His body weight dropped 22 kilograms comparing to the preoperative body weight. The was no evidence of tumor recurrence at outpatient clinic follow up 2 months postoperatively. However, due to the high recurrence rate of this tumor, we arranged to close follow up this patient at outpatient clinic once in a month.
Liposarcoma is the most common malignancy in retroperieoneal soft tissue. The dignosis of primary retroperitoneal liposarcoma is usually delayed because of the related symptoms are trifling and prone to be neglected by patients or even physicians. Since the late detection, the tumors are often large in size at the time they are found. Complete surgical resection is the treatment of choice for retroperitoneal liposarcoma regardless of size. 
Liposarcoma is classified into five categories including myxoid, welldifferentiated, round cell, dedifferentiated and pleomorphic type according to its morphology.
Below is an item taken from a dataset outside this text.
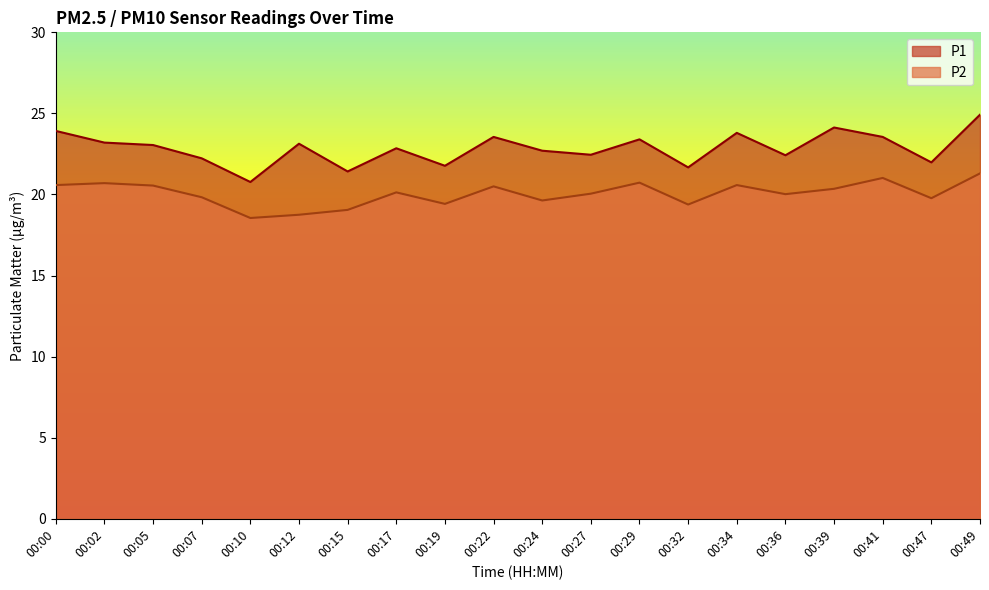

What is the average value of the P1 series?

22.8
Whether the tumor is resected completely or not may influence the prognosis of this disease a lot. However, complete resection of these gigantic tumors are often challenged for surgeons. Huge retroperitoneal liposarcoma often direct invade or compress adjacent organs. To dealing with the adhesion and organ invasion, urologists may need the help from other surgeons, such as cardiothoracic surgeons and gastrointestinal surgeons. Well-differentiated liposarcoma are surgically amenable without recur after complete excision with a clear margin. For this reason, multidisciplinary operation with radical multivisceral excisions with are recommended and would improve the outcome of the patients.
In conclusion, surgical resection seems to be the only chance to treat the aggressive liposarcoma. Complete surgical negative margin would be the key determined the prognosis of liposarcoma. As a responsive surgeon, we should not hesitate to seek for help from other specialists when dealing with surrounding organs, such as diaphragm, liver and vena cava.